[Instructions for the task]: Transcribe the stretch of entries below from the line with "X185007250Y-78804770D03*" through the line with "X179165250Y-112457230D03*", exactly and with both ends included; leave out all other lines.

+++++

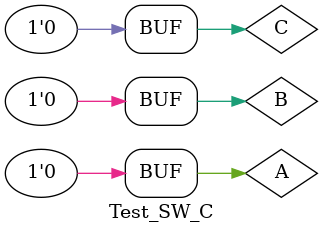
<source format=v>
`timescale 1ns / 1ps


module Test_SW_C(

    );
    reg A, B, C;
    
    wire LED0, LED1, LED2;
    
    SW_C dut(A, B, C, LED0, LED1, LED2);
    
    initial begin
        A=0;B=0;C=0;#10;
        A=1;B=0;C=0;#10;
        A=1;B=0;C=1;#10;
        A=0;B=1;C=0;#10;
        A=0;B=1;C=1;#10;
        A=1;B=1;C=0;#10;
        A=1;B=1;C=1;#10;
        A=0;B=0;C=0;#10;
    end
endmodule

</source>
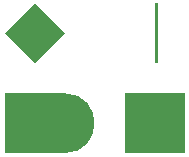
<source format=gbr>
G04 Test drawing with polygon apertures*
G04 Four small polygon fills aranged in a square
G04 Hand coded by Julian Lamb *
%MOIN*%
%FSLAX23Y23*%
%ADD10C,0.050*%

G04 Draw a rectangle with a rounded right side*
G36*
G01X0Y0D02*
X00200Y0D01*
G75*
G03X00200Y00200I0J00100D01*
G01X0Y00200D01*
G04 Do not close with a final line, so let gerbv automatically close*
G37*

G04 Draw a simple square*
G36*
G01X00400Y0D02*
X00600Y0D01*
X00600Y00200D01*
X00400Y00200D01*
X00400Y0D01*
G37*

G04 Draw a small diamond*
G36*
G01X00100Y00300D02*
X00200Y00400D01*
X00100Y00500D01*
X0Y00400D01*
X00100Y00300D01*
G37*

G04 Draw a very-narrow slit*
G36*
G01X00500Y00300D02*
X00510Y00300D01*
X00510Y00500D01*
X00500Y00500D01*
X00500Y00300D01*
G37*

M02*

</source>
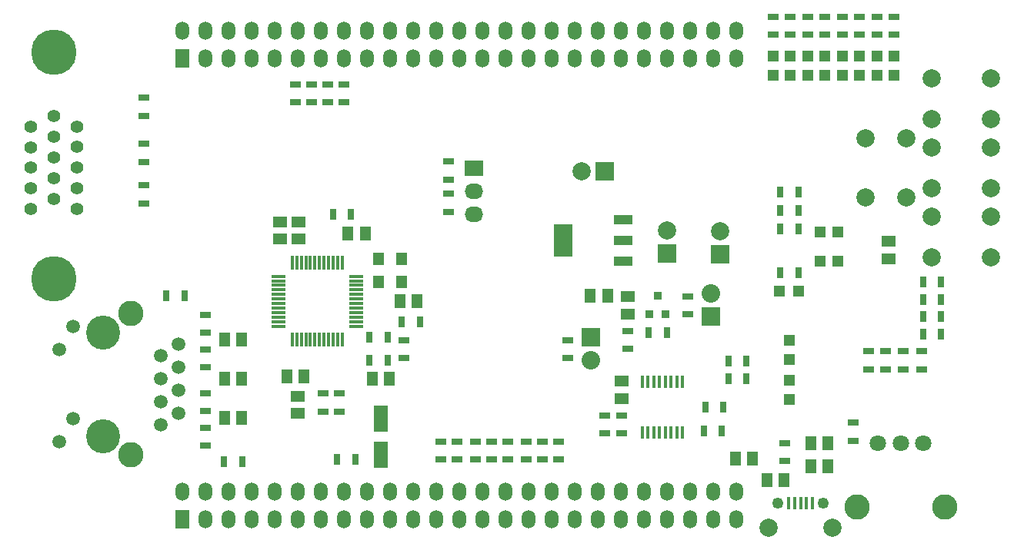
<source format=gts>
%FSLAX46Y46*%
G04 Gerber Fmt 4.6, Leading zero omitted, Abs format (unit mm)*
G04 Created by KiCad (PCBNEW (2014-08-12 BZR 5067)-product) date sáb 27 sep 2014 09:39:28 ART*
%MOMM*%
G01*
G04 APERTURE LIST*
%ADD10C,0.150000*%
%ADD11O,1.500000X2.000000*%
%ADD12R,1.500000X2.000000*%
%ADD13R,1.198880X0.800100*%
%ADD14R,0.800100X1.198880*%
%ADD15R,0.400000X1.400000*%
%ADD16R,0.914400X0.914400*%
%ADD17C,1.800000*%
%ADD18C,2.800000*%
%ADD19R,2.032000X3.657600*%
%ADD20R,2.032000X1.016000*%
%ADD21R,1.501140X2.999740*%
%ADD22R,1.300480X1.498600*%
%ADD23R,1.498600X1.300480*%
%ADD24R,1.198880X1.198880*%
%ADD25C,3.750000*%
%ADD26C,1.500000*%
%ADD27R,1.300000X1.300000*%
%ADD28R,1.600480X0.299720*%
%ADD29R,0.299720X1.600480*%
%ADD30R,1.193800X1.400000*%
%ADD31C,5.000000*%
%ADD32C,1.400000*%
%ADD33R,2.032000X1.727200*%
%ADD34O,2.032000X1.727200*%
%ADD35R,2.032000X2.032000*%
%ADD36O,2.032000X2.032000*%
%ADD37C,2.000000*%
%ADD38R,1.998980X1.998980*%
%ADD39C,1.998980*%
%ADD40C,1.250000*%
%ADD41R,0.400000X1.350000*%
G04 APERTURE END LIST*
D10*
D11*
X173375250Y-76926250D03*
X170835250Y-76926250D03*
X168295250Y-76926250D03*
X165755250Y-76926250D03*
X163215250Y-76926250D03*
X160675250Y-76926250D03*
X158135250Y-76926250D03*
X155595250Y-76926250D03*
X153055250Y-76926250D03*
X150515250Y-76926250D03*
X147975250Y-76926250D03*
X145435250Y-76926250D03*
X142895250Y-76926250D03*
X140355250Y-76926250D03*
X137815250Y-76926250D03*
X135275250Y-76926250D03*
X132735250Y-76926250D03*
X130195250Y-76926250D03*
X127655250Y-76926250D03*
X125115250Y-76926250D03*
X122575250Y-76926250D03*
X120035250Y-76926250D03*
X117495250Y-76926250D03*
X114955250Y-76926250D03*
D12*
X112415250Y-76926250D03*
D11*
X112415250Y-73886250D03*
X114955250Y-73886250D03*
X117495250Y-73886250D03*
X120035250Y-73886250D03*
X122575250Y-73886250D03*
X125115250Y-73886250D03*
X127655250Y-73886250D03*
X130195250Y-73886250D03*
X132735250Y-73886250D03*
X135275250Y-73886250D03*
X137815250Y-73886250D03*
X140355250Y-73886250D03*
X142895250Y-73886250D03*
X145435250Y-73886250D03*
X147975250Y-73886250D03*
X150515250Y-73886250D03*
X153055250Y-73886250D03*
X155595250Y-73886250D03*
X158135250Y-73886250D03*
X160675250Y-73886250D03*
X163215250Y-73886250D03*
X165755250Y-73886250D03*
X168295250Y-73886250D03*
X170835250Y-73886250D03*
X173375250Y-73886250D03*
X173375250Y-124686250D03*
X170835250Y-124686250D03*
X168295250Y-124686250D03*
X165755250Y-124686250D03*
X163215250Y-124686250D03*
X160675250Y-124686250D03*
X158135250Y-124686250D03*
X155595250Y-124686250D03*
X153055250Y-124686250D03*
X150515250Y-124686250D03*
X147975250Y-124686250D03*
X145435250Y-124686250D03*
X142895250Y-124686250D03*
X140355250Y-124686250D03*
X137815250Y-124686250D03*
X135275250Y-124686250D03*
X132735250Y-124686250D03*
X130195250Y-124686250D03*
X127655250Y-124686250D03*
X125115250Y-124686250D03*
X122575250Y-124686250D03*
X120035250Y-124686250D03*
X117495250Y-124686250D03*
X114955250Y-124686250D03*
X112415250Y-124686250D03*
D12*
X112415250Y-127726250D03*
D11*
X114955250Y-127726250D03*
X117495250Y-127726250D03*
X120035250Y-127726250D03*
X122575250Y-127726250D03*
X125115250Y-127726250D03*
X127655250Y-127726250D03*
X130195250Y-127726250D03*
X132735250Y-127726250D03*
X135275250Y-127726250D03*
X137815250Y-127726250D03*
X140355250Y-127726250D03*
X142895250Y-127726250D03*
X145435250Y-127726250D03*
X147975250Y-127726250D03*
X150515250Y-127726250D03*
X153055250Y-127726250D03*
X155595250Y-127726250D03*
X158135250Y-127726250D03*
X160675250Y-127726250D03*
X163215250Y-127726250D03*
X165755250Y-127726250D03*
X168295250Y-127726250D03*
X170835250Y-127726250D03*
X173375250Y-127726250D03*
D13*
X178657250Y-121365010D03*
X178657250Y-119363490D03*
D14*
X178164490Y-100552250D03*
X180166010Y-100552250D03*
D13*
X141636750Y-91867990D03*
X141636750Y-93869510D03*
X141636750Y-90313510D03*
X141636750Y-88311990D03*
D14*
X180166010Y-95789750D03*
X178164490Y-95789750D03*
X178164490Y-93757750D03*
X180166010Y-93757750D03*
X178164490Y-91725750D03*
X180166010Y-91725750D03*
D13*
X128365250Y-79802990D03*
X128365250Y-81804510D03*
X126587250Y-79802990D03*
X126587250Y-81804510D03*
X124809250Y-79802990D03*
X124809250Y-81804510D03*
X130143250Y-79802990D03*
X130143250Y-81804510D03*
X186169300Y-119085360D03*
X186169300Y-117083840D03*
X177387250Y-72373490D03*
X177387250Y-74375010D03*
X179292250Y-72373490D03*
X179292250Y-74375010D03*
X181197250Y-72373490D03*
X181197250Y-74375010D03*
X183102250Y-72373490D03*
X183102250Y-74375010D03*
X185007250Y-72373490D03*
X185007250Y-74375010D03*
X186912250Y-72373490D03*
X186912250Y-74375010D03*
X188817250Y-72373490D03*
X188817250Y-74375010D03*
X190722250Y-72373490D03*
X190722250Y-74375010D03*
D14*
X169909490Y-115411250D03*
X171911010Y-115411250D03*
X169750740Y-117983000D03*
X171752260Y-117983000D03*
X165688010Y-107219750D03*
X163686490Y-107219750D03*
D13*
X167989250Y-103170990D03*
X167989250Y-105172510D03*
X160750250Y-116315490D03*
X160750250Y-118317010D03*
X158845250Y-116315490D03*
X158845250Y-118317010D03*
D14*
X172449490Y-110331250D03*
X174451010Y-110331250D03*
X172449490Y-112236250D03*
X174451010Y-112236250D03*
D13*
X161385250Y-108982510D03*
X161385250Y-106980990D03*
X154781250Y-109998510D03*
X154781250Y-107996990D03*
X142589250Y-119172990D03*
X142589250Y-121174510D03*
X140811250Y-119172990D03*
X140811250Y-121174510D03*
X148177250Y-119172990D03*
X148177250Y-121174510D03*
X146399250Y-119172990D03*
X146399250Y-121174510D03*
X144621250Y-119172990D03*
X144621250Y-121174510D03*
X153765250Y-119172990D03*
X153765250Y-121174510D03*
X151987250Y-119172990D03*
X151987250Y-121174510D03*
X150209250Y-119172990D03*
X150209250Y-121174510D03*
X108140500Y-90947240D03*
X108140500Y-92948760D03*
X108140500Y-86375240D03*
X108140500Y-88376760D03*
X108140500Y-83296760D03*
X108140500Y-81295240D03*
D14*
X136508490Y-106013250D03*
X138510010Y-106013250D03*
X128951990Y-94138750D03*
X130953510Y-94138750D03*
X131398010Y-121189750D03*
X129396490Y-121189750D03*
X116950490Y-121443750D03*
X118952010Y-121443750D03*
D13*
X127857250Y-115904010D03*
X127857250Y-113902490D03*
X129635250Y-115904010D03*
X129635250Y-113902490D03*
D14*
X134954010Y-107727750D03*
X132952490Y-107727750D03*
D13*
X114903250Y-113838990D03*
X114903250Y-115840510D03*
X114903250Y-107204510D03*
X114903250Y-105202990D03*
D14*
X110600490Y-103155750D03*
X112602010Y-103155750D03*
D13*
X136747250Y-109998510D03*
X136747250Y-107996990D03*
X114903250Y-119650510D03*
X114903250Y-117648990D03*
X114903250Y-111014510D03*
X114903250Y-109012990D03*
D14*
X132952490Y-110267750D03*
X134954010Y-110267750D03*
D13*
X191706500Y-109235240D03*
X191706500Y-111236760D03*
X187896500Y-109235240D03*
X187896500Y-111236760D03*
X189801500Y-109235240D03*
X189801500Y-111236760D03*
X193738500Y-109235240D03*
X193738500Y-111236760D03*
D14*
X195882260Y-105410000D03*
X193880740Y-105410000D03*
X195882260Y-101600000D03*
X193880740Y-101600000D03*
X195882260Y-103505000D03*
X193880740Y-103505000D03*
X195882260Y-107315000D03*
X193880740Y-107315000D03*
D15*
X164877750Y-118211250D03*
X165512750Y-118211250D03*
X166147750Y-118211250D03*
X166782750Y-118211250D03*
X162972750Y-112611250D03*
X162972750Y-118211250D03*
X163607750Y-118211250D03*
X164242750Y-118211250D03*
X167417750Y-112611250D03*
X166782750Y-112611250D03*
X166147750Y-112611250D03*
X165512750Y-112611250D03*
X164877750Y-112611250D03*
X164242750Y-112611250D03*
X167417750Y-118211250D03*
X163607750Y-112611250D03*
D16*
X165576250Y-105187750D03*
X163798250Y-105187750D03*
X164687250Y-103155750D03*
D17*
X193952500Y-119380000D03*
X191452500Y-119380000D03*
X188952500Y-119380000D03*
D18*
X186652500Y-126380000D03*
X196252500Y-126380000D03*
D19*
X154273250Y-96996250D03*
D20*
X160877250Y-96996250D03*
X160877250Y-94710250D03*
X160877250Y-99282250D03*
D21*
X134207250Y-120648730D03*
X134207250Y-116650770D03*
D22*
X178593750Y-123412250D03*
X176688750Y-123412250D03*
X181514750Y-121951750D03*
X183419750Y-121951750D03*
X175133000Y-121056400D03*
X173228000Y-121056400D03*
D23*
X160750250Y-114458750D03*
X160750250Y-112553750D03*
D22*
X181514750Y-119348250D03*
X183419750Y-119348250D03*
D23*
X161385250Y-103219250D03*
X161385250Y-105124250D03*
D22*
X159162750Y-103155750D03*
X157257750Y-103155750D03*
X130587750Y-96297750D03*
X132492750Y-96297750D03*
D23*
X125190250Y-94964250D03*
X125190250Y-96869250D03*
D22*
X125761750Y-112045750D03*
X123856750Y-112045750D03*
D23*
X123158250Y-94964250D03*
X123158250Y-96869250D03*
D22*
X133254750Y-112299750D03*
X135159750Y-112299750D03*
X136302750Y-103727250D03*
X138207750Y-103727250D03*
X116998750Y-116617750D03*
X118903750Y-116617750D03*
X116998750Y-107981750D03*
X118903750Y-107981750D03*
D23*
X125063250Y-116109750D03*
X125063250Y-114204750D03*
D22*
X116998750Y-112299750D03*
X118903750Y-112299750D03*
D23*
X190087250Y-99028250D03*
X190087250Y-97123250D03*
D24*
X177387250Y-78804770D03*
X177387250Y-76706730D03*
X179292250Y-78804770D03*
X179292250Y-76706730D03*
X181197250Y-78804770D03*
X181197250Y-76706730D03*
X183102250Y-78804770D03*
X183102250Y-76706730D03*
X185007250Y-78804770D03*
X185007250Y-76706730D03*
X186912250Y-78804770D03*
X186912250Y-76706730D03*
X188817250Y-78804770D03*
X188817250Y-76706730D03*
X190722250Y-78804770D03*
X190722250Y-76706730D03*
X178116230Y-102647750D03*
X180214270Y-102647750D03*
X179165250Y-110110270D03*
X179165250Y-108012230D03*
X179165250Y-112457230D03*
X179165250Y-114555270D03*
D25*
X103695250Y-107156250D03*
X103695250Y-118586250D03*
D26*
X110035250Y-117316250D03*
X111985250Y-116046250D03*
X110035250Y-114776250D03*
X111985250Y-113506250D03*
X110035250Y-112236250D03*
X111985250Y-110966250D03*
X110035250Y-109696250D03*
X111985250Y-108426250D03*
X98795250Y-119196250D03*
X100315250Y-116656250D03*
X98795250Y-109086250D03*
X100315250Y-106546250D03*
D18*
X106745250Y-105096250D03*
X106745250Y-120646250D03*
D27*
X182546750Y-99314750D03*
X184546750Y-99314750D03*
X184546750Y-96074750D03*
X182546750Y-96074750D03*
D28*
X122972250Y-102477570D03*
X122972250Y-102977950D03*
X122972250Y-103478330D03*
X122972250Y-103976170D03*
X122972250Y-104476550D03*
X122972250Y-100976430D03*
X122972250Y-101476810D03*
X122972250Y-101977190D03*
D29*
X124471430Y-107977250D03*
X124971810Y-107977250D03*
X125472190Y-107977250D03*
X125972570Y-107977250D03*
X126472950Y-107977250D03*
X126973330Y-107977250D03*
X127471170Y-107977250D03*
X127971550Y-107977250D03*
D28*
X131472250Y-106478070D03*
X131472250Y-105977690D03*
X131472250Y-105477310D03*
X131472250Y-104976930D03*
X131472250Y-104476550D03*
X131472250Y-103976170D03*
X131472250Y-103478330D03*
X131472250Y-102977950D03*
D29*
X129973070Y-99477250D03*
X129472690Y-99477250D03*
X128972310Y-99477250D03*
X128471930Y-99477250D03*
X127971550Y-99477250D03*
X127471170Y-99477250D03*
X126973330Y-99477250D03*
X126472950Y-99477250D03*
D28*
X122972250Y-104976930D03*
X122972250Y-105477310D03*
X122972250Y-105977690D03*
X122972250Y-106478070D03*
D29*
X128471930Y-107977250D03*
X128972310Y-107977250D03*
X129472690Y-107977250D03*
X129973070Y-107977250D03*
D28*
X131472250Y-102477570D03*
X131472250Y-101977190D03*
X131472250Y-101476810D03*
X131472250Y-100976430D03*
D29*
X125972570Y-99477250D03*
X125472190Y-99477250D03*
X124971810Y-99477250D03*
X124471430Y-99477250D03*
D30*
X136525000Y-99030000D03*
X133985000Y-99030000D03*
X133985000Y-101630000D03*
X136525000Y-101630000D03*
D31*
X98234500Y-76272000D03*
D32*
X100774500Y-89012000D03*
X100774500Y-86732000D03*
X100774500Y-84452000D03*
X100774500Y-91292000D03*
X100774500Y-93572000D03*
X98234500Y-90152000D03*
X98234500Y-87872000D03*
X98234500Y-85592000D03*
X98234500Y-83312000D03*
D31*
X98234500Y-101262000D03*
D32*
X98234500Y-92432000D03*
X95694500Y-84452000D03*
X95694500Y-86772000D03*
X95694500Y-89012000D03*
X95694500Y-91292000D03*
X95694500Y-93572000D03*
D33*
X144430750Y-89058750D03*
D34*
X144430750Y-91598750D03*
X144430750Y-94138750D03*
D35*
X170529250Y-105441750D03*
D36*
X170529250Y-102901750D03*
D35*
X157321250Y-107727750D03*
D36*
X157321250Y-110267750D03*
D37*
X187582810Y-85744050D03*
X192083690Y-92246450D03*
X192083690Y-85744050D03*
X187582810Y-92246450D03*
X194837050Y-98865690D03*
X201339450Y-94364810D03*
X194837050Y-94364810D03*
X201339450Y-98865690D03*
X194837050Y-91245690D03*
X201339450Y-86744810D03*
X194837050Y-86744810D03*
X201339450Y-91245690D03*
X194837050Y-83625690D03*
X201339450Y-79124810D03*
X194837050Y-79124810D03*
X201339450Y-83625690D03*
D38*
X171545250Y-98583750D03*
D39*
X171545250Y-96043750D03*
D38*
X165703250Y-98456750D03*
D39*
X165703250Y-95916750D03*
D38*
X158845250Y-89376250D03*
D39*
X156305250Y-89376250D03*
D37*
X183928900Y-128701800D03*
D40*
X182928900Y-126001800D03*
X177928900Y-126001800D03*
D41*
X181078900Y-126001800D03*
X181728900Y-126001800D03*
X179778900Y-126001800D03*
X180428900Y-126001800D03*
X179128900Y-126001800D03*
D37*
X176928900Y-128701800D03*
M02*

</source>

+++++

[Answer section]:
X185007250Y-78804770D03*
X185007250Y-76706730D03*
X186912250Y-78804770D03*
X186912250Y-76706730D03*
X188817250Y-78804770D03*
X188817250Y-76706730D03*
X190722250Y-78804770D03*
X190722250Y-76706730D03*
X178116230Y-102647750D03*
X180214270Y-102647750D03*
X179165250Y-110110270D03*
X179165250Y-108012230D03*
X179165250Y-112457230D03*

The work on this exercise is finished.